这次手搓的python代码，使用的是csv数据文件，里面需要进行分析的文本表头（列标题）需要设置为content。当然，你也可以在代码里面修改成数据格式的表头。

第四步

使用wordcloud包制作默认的词云图

这一步是制作一个默认的词云图，没有使用背景图片，使用txt格式的文本数据文档文件就好。

代码如下：

✦

import jieba
import wordcloud

with open("你的文本数据文件.txt",encoding="utf-8") as f:
text_data = f.read()
cut_text = jieba.lcut(text_data)
text = ' '.join(cut_text)
wc = wordcloud.WordCloud(font_path="msyh.ttf").generate(text)
wc.to_file("输出的词云图.png")

注意事项

Notice

最简单的代码仅使用了结巴分词包（Jieba），词云包（WordCloud）。制作的图片效果是比较简单的。需要注意的是，需要在wordcloud类里面添加字体的路径。

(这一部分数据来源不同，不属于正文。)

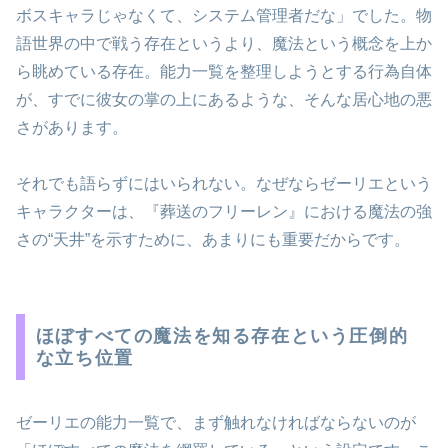
ボスキャラじゃなくて、システム管理者だな」でした。物
語世界の中で戦う存在というより、魔法という概念を上か
ら眺めている存在。能力一覧を整理しようとする行為自体
が、すでに彼女の掌の上にあるような、そんな居心地の悪
さがあります。
それでも語らずにはいられない。なぜならゼーリエという
キャラクターは、『葬送のフリーレン』における魔法の強
さの“天井”を示すために、あまりにも重要だからです。
ほぼすべての魔法を知る存在という圧倒的
な立ち位置
ゼーリエの能力一覧で、まず触れなければならないのが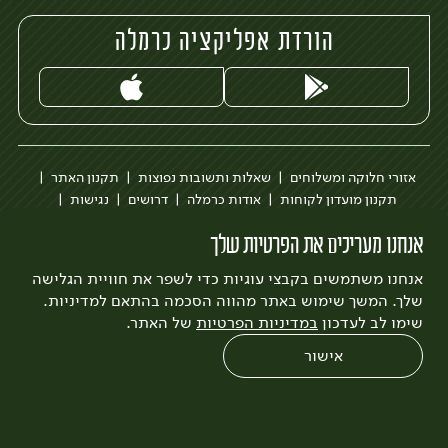
הורדת אפליקציה כרמלה
אזורי חלוקה ומשלוחים
שאלות ותשובות נפוצות
תקנון האתר
תקנון מועדון לקוחות
אודות כרמלה
דרושים
נגישות
כרמלה לעסקים
בקשה להסרת חשבון
הבלוג של כרמלה
אנחנו מעריכים את הפרטיות שלך
לצפייה בעדכון מדיניות פרטיות
אנחנו משתמשים בקבצי עוגיות כדי לשפר את חוויית הגלישה
עיצוב:
3bears
פיתוח:
Quatro
שלך. המשך שימוש באתר מהווה הסכמה בהתאם למדיניות.
שימו לב לעדכון
במדיניות הפרטיות
של האתר.
אישור
0
שחזור הזמנה
צריכים עזרה?
מבצעים
כל המוצרים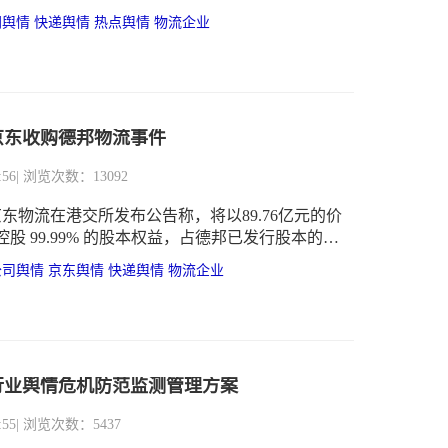
单号贴错，包裹被他人签收后拆包，快递公司仅愿
网舆情
快递舆情
热点舆情
物流企业
运费1760元。
京东收购德邦物流事件
:56
| 浏览次数：13092
京东物流在港交所发布公告称，将以89.76亿元的价
股 99.99% 的股本权益，占德邦已发行股本的约
。京东集团旗下京东物流控制的京东卓风将实现对公司
公司舆情
京东舆情
快递舆情
物流企业
邦控股的控制。
行业舆情危机防范监测管理方案
:55
| 浏览次数：5437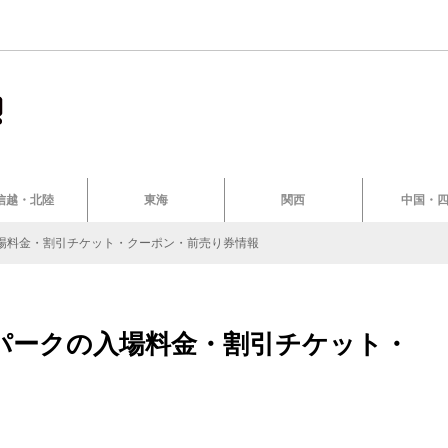
信越・北陸
東海
関西
中国・
場料金・割引チケット・クーポン・前売り券情報
パークの入場料金・割引チケット・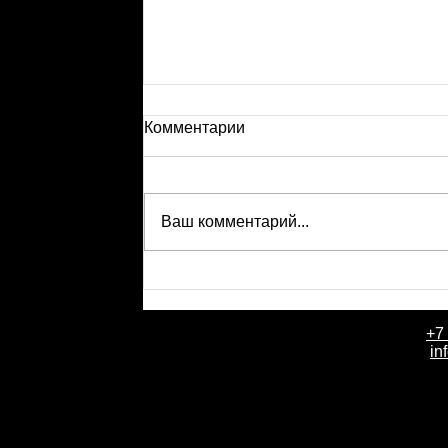
Комментарии
Ваш комментарий...
+7
День рождения компании Событи
in
летие в партнерской стоматолог
клинике «Практика» доктора Але
Склярука.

效果图如下（每次生成的词云图都不一致，基本上不会有重复的）

这个词云图中，文字的大小代表了关键词的词频强度，字体越大，代表词频强度越大。

第五步

使用wordcloud类的不同配置，调整词云图的外观

Wordcloud模块是可以修改一些参数配置，让词云图变得更加好看一些。具体的配置查看下面的说明。这个下面内容的修改位置是在，上一步中那个设定字体文件的位置。

✦

具体说明如下：

向上滑动全部参数

font_path：词云图的字体路径（OTF或TTF格式）

width：画布的宽度、默认为400，如果mask不为空时，设置为mask获取图片的大小

height：画布的高度，默认为200，如果mask不为空时，设置为mask获取图片的大小

prefer_horizontal：默认值0.9；当值<1时，遇到不合适的地方时，算法将词体自动旋转

mask：默认为None；如果不为空，指定了画布的图形，则width和height值不生效，使用提供的图形的大小

contour_width：如果mask不为空，并且contour_width>0，将描绘出mask获取图片的轮廓，值越大，轮廓的线越粗

contour_color：使用Mask时，描绘图片轮廓的颜色

scale：图片生成后放大缩小时的分辨率

min_font_size：词云图显示的最小字体，默认为4

max_font_size：词云图显示的最大字体

max_words：词云显示的最大词数

font_step：字体步长

stopwords：不显示的词，如果没有设置，则使用默认的内置的STOPWORdS列表；如果使用generate_from_frequencies参数，则忽略

background_color：背景颜色

mode：默认为"RGB"，当mode="RGBA"并且background_color为None时，将会显示透明背景

relative_scaling：字体大小与词频的关系，默认值为auto

color_func：默认为None，color_func=lambda *args, **kwargs:(255,0,0)词云的字体颜色将这设置为红色

regexp：使用正则切分，默认为r"w[w']+"，如果使用generate_from_frequencies则此参数不生效

collocations：是否包含两个词的搭配，默认为True，如果使用generate_from_frequencies则此参数不生效

colormap：设置颜色的参数，默认为"viridis"，如果使用color_func参数，则此参数不生效

normalize_plurals：是否删除尾随的词，比如's，如果使用generate_from_frequencies参数，则此参数不生效

repeat：是否重复词组直到设置的最大的词组数

include_numbers：是否包含数字，默认我False

min_word_length：最小数量的词，默认为0

collocation_threshold：默认为30，整体搭配的评分等级

小经验

Tips

Python中ColorMap可以使用的颜色比较多，但是需要使用英文来表征。网上找到了两份比较全面的颜色内容，可以参考看下。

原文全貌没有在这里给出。